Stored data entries

start

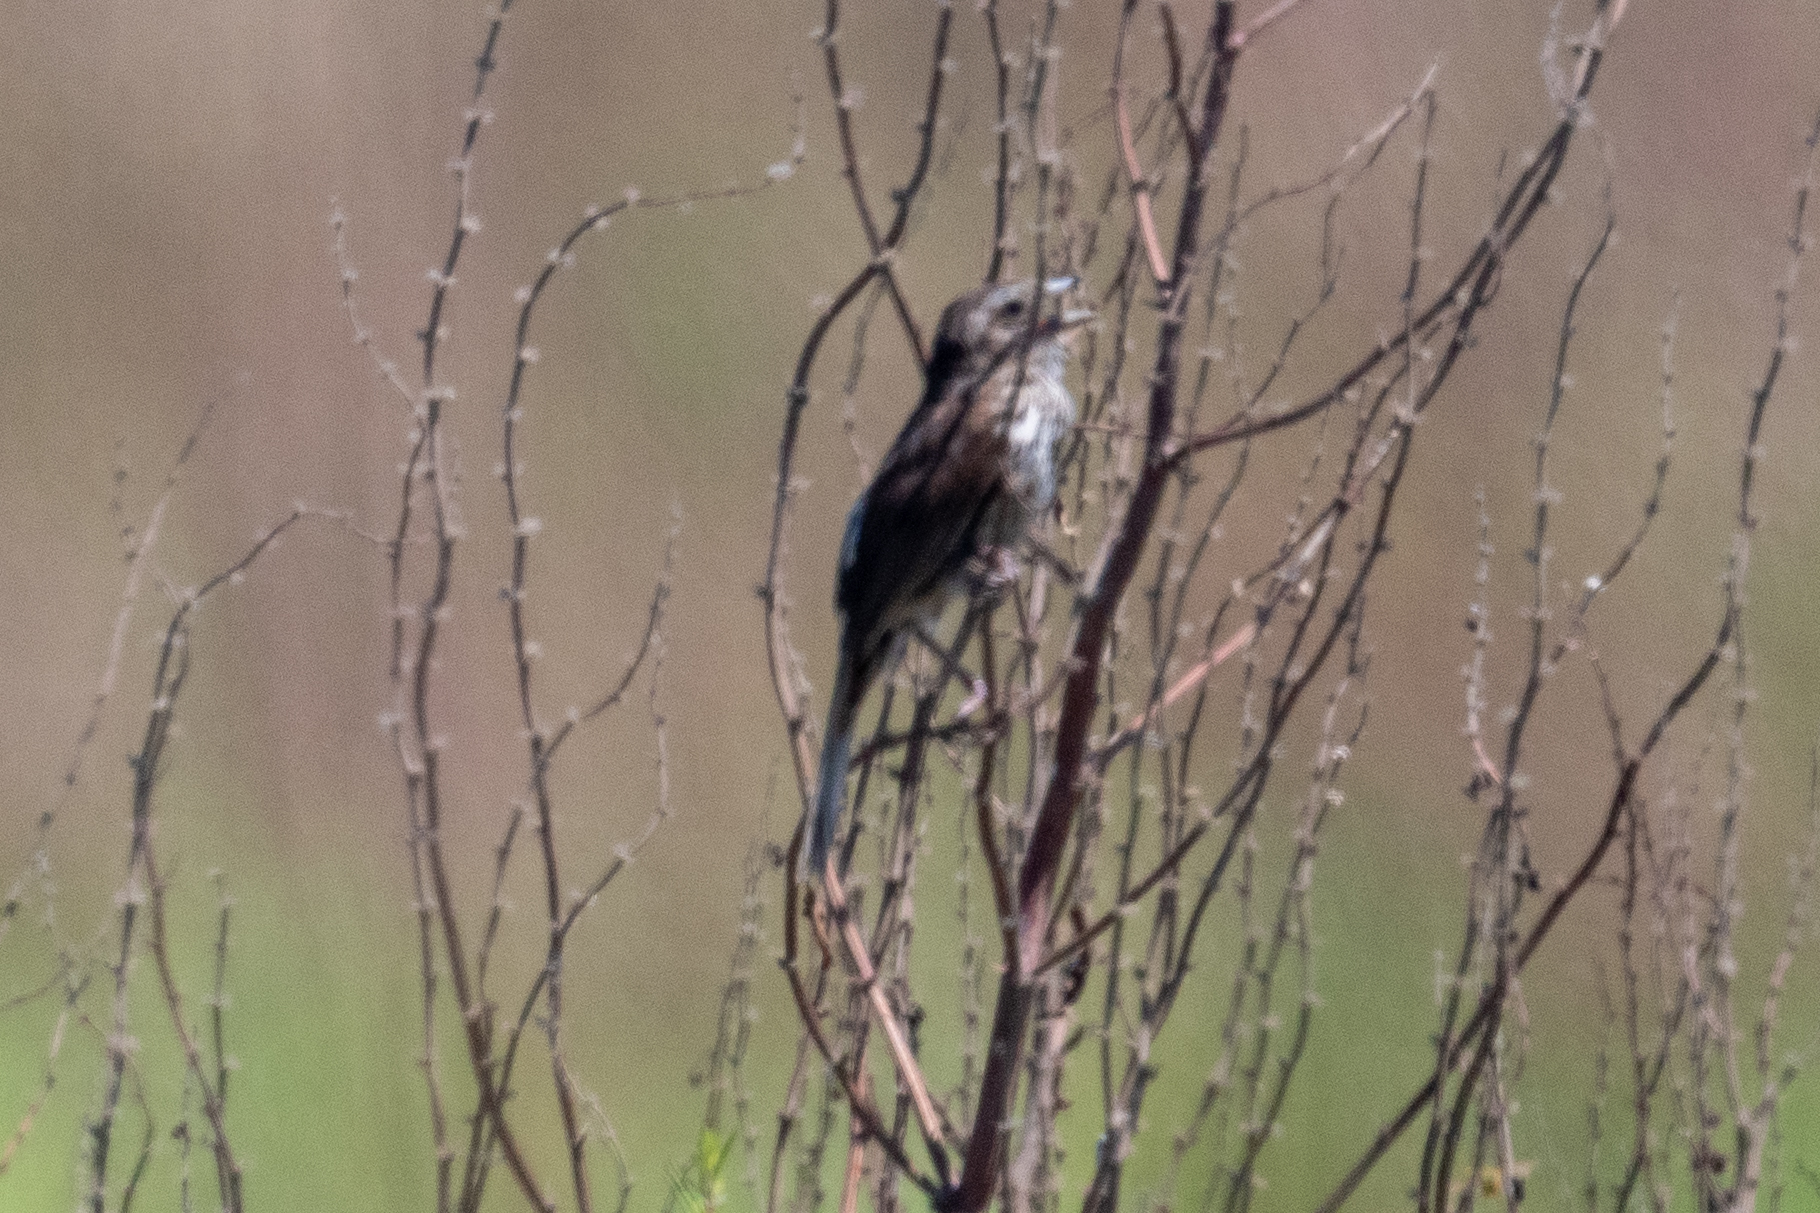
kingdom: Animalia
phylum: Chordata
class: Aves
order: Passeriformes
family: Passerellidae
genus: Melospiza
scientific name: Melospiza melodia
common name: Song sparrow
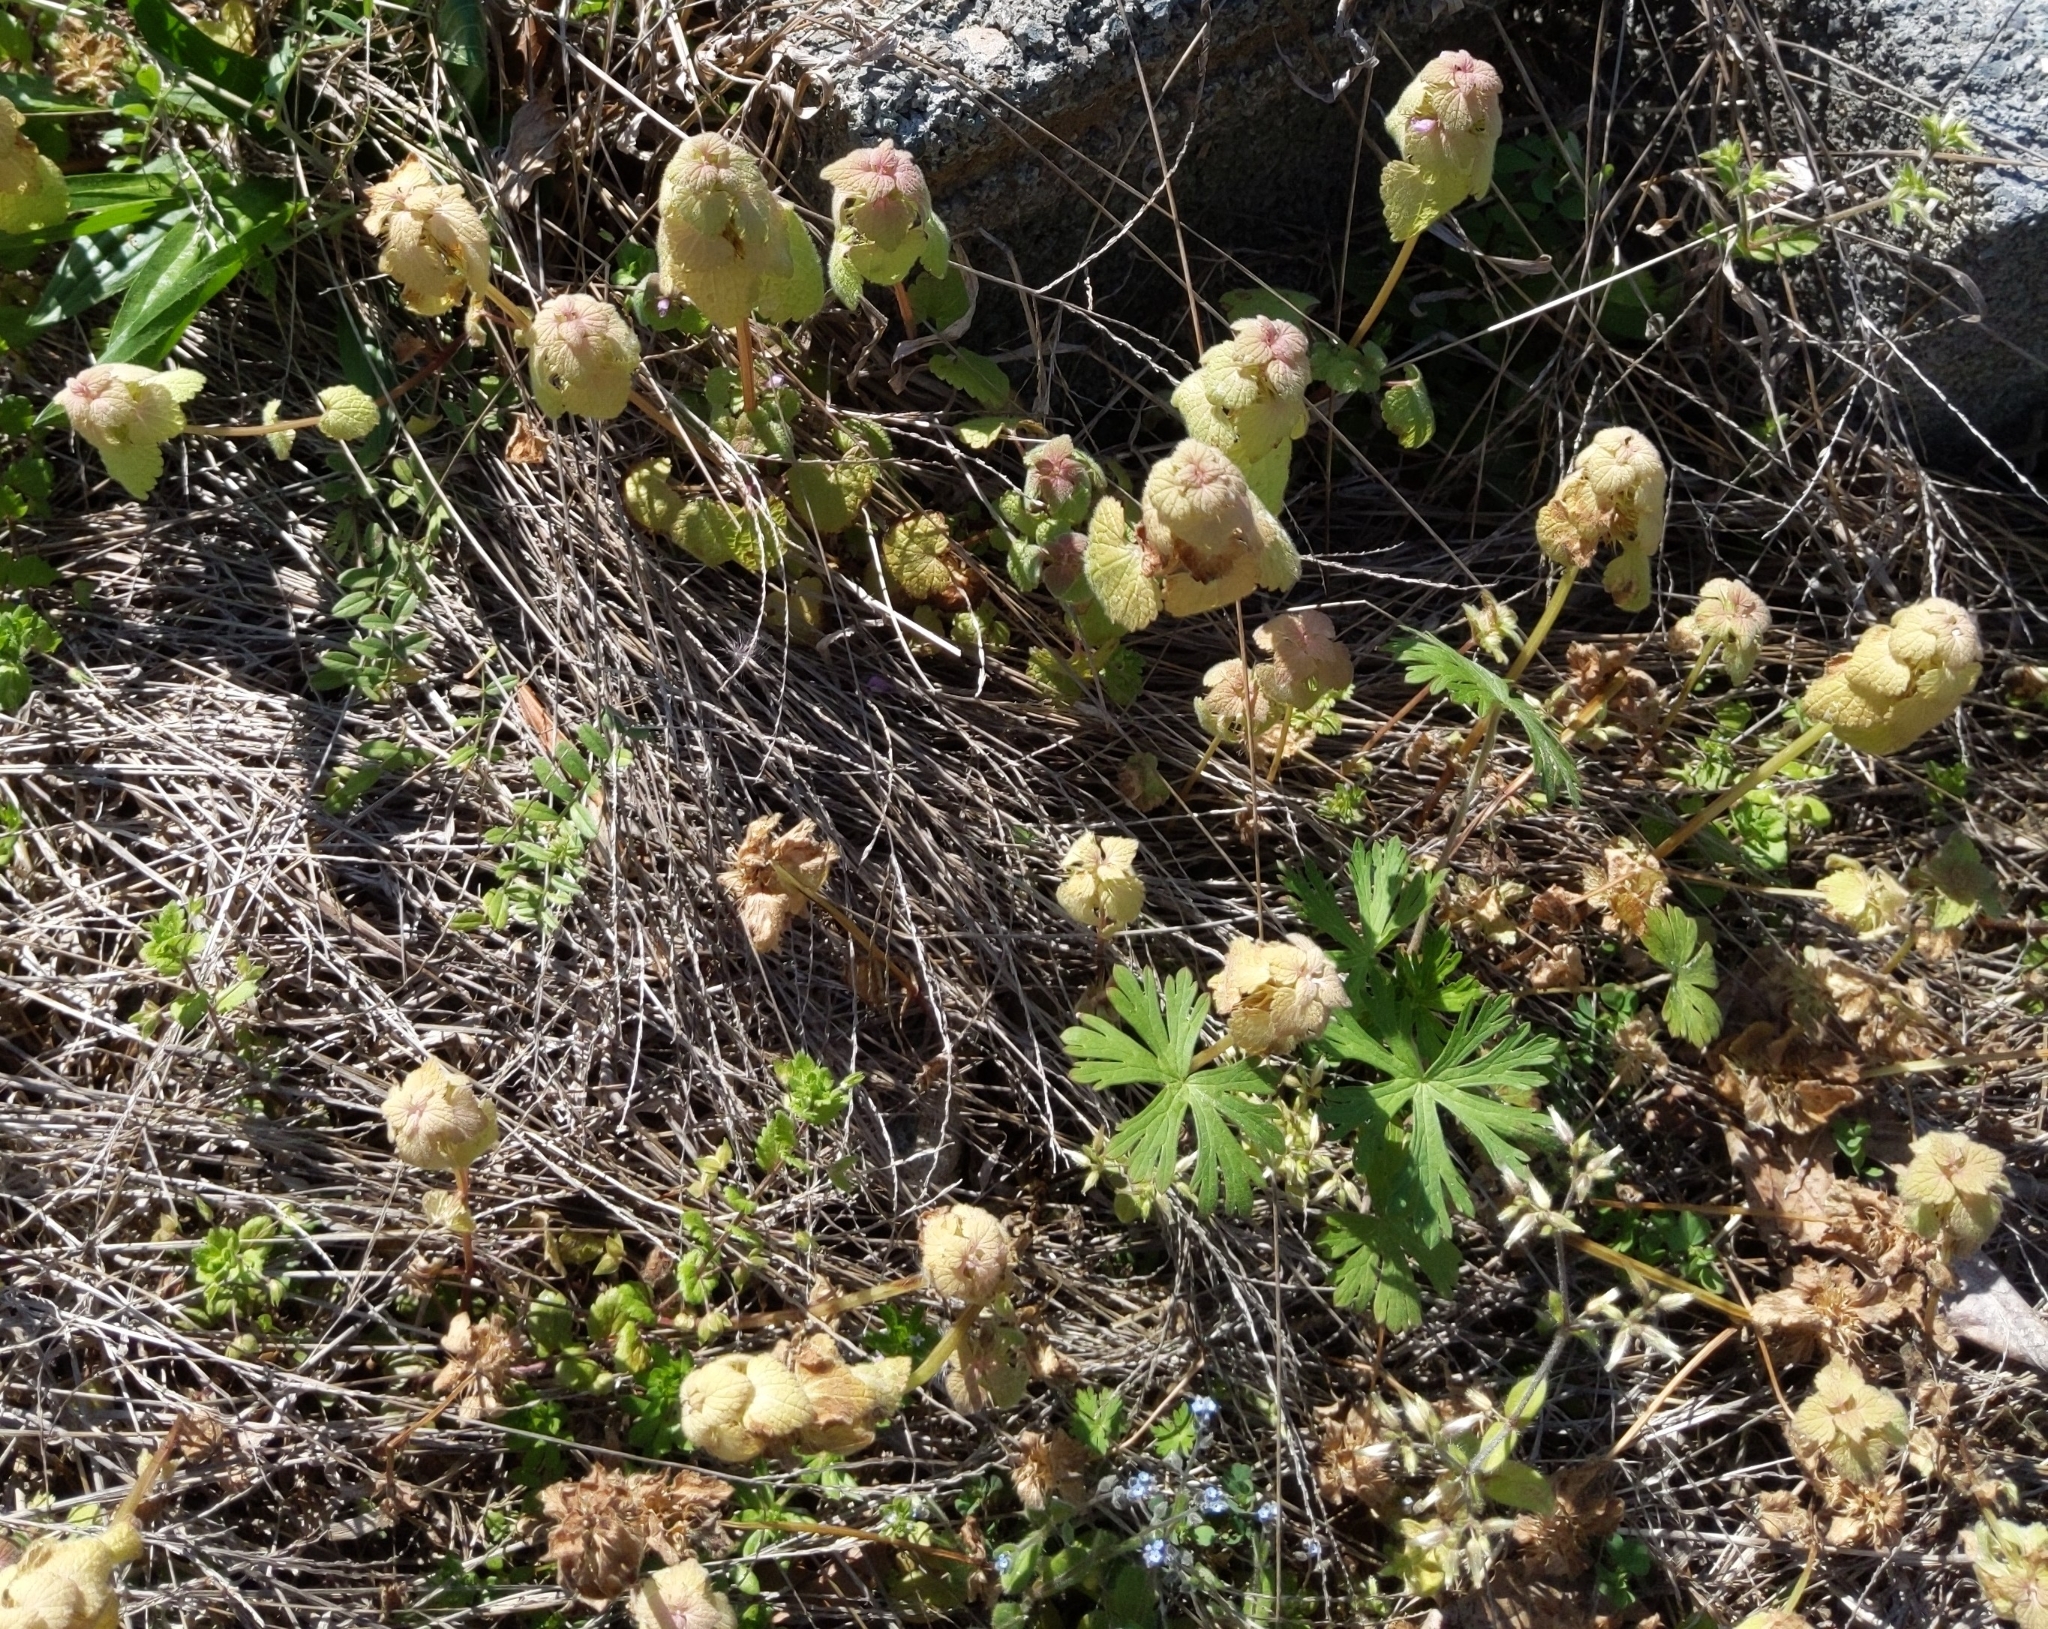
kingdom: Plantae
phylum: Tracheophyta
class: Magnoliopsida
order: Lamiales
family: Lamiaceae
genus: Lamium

end

• _YOUR GOAL_
Rewrite the data above, substituting "division" for "phylum" at every occurrence and changing nothing else. Omit the pictures from your answer.

• _EXERCISE RESPONSE_
kingdom: Animalia
division: Chordata
class: Aves
order: Passeriformes
family: Passerellidae
genus: Melospiza
scientific name: Melospiza melodia
common name: Song sparrow
kingdom: Plantae
division: Tracheophyta
class: Magnoliopsida
order: Lamiales
family: Lamiaceae
genus: Lamium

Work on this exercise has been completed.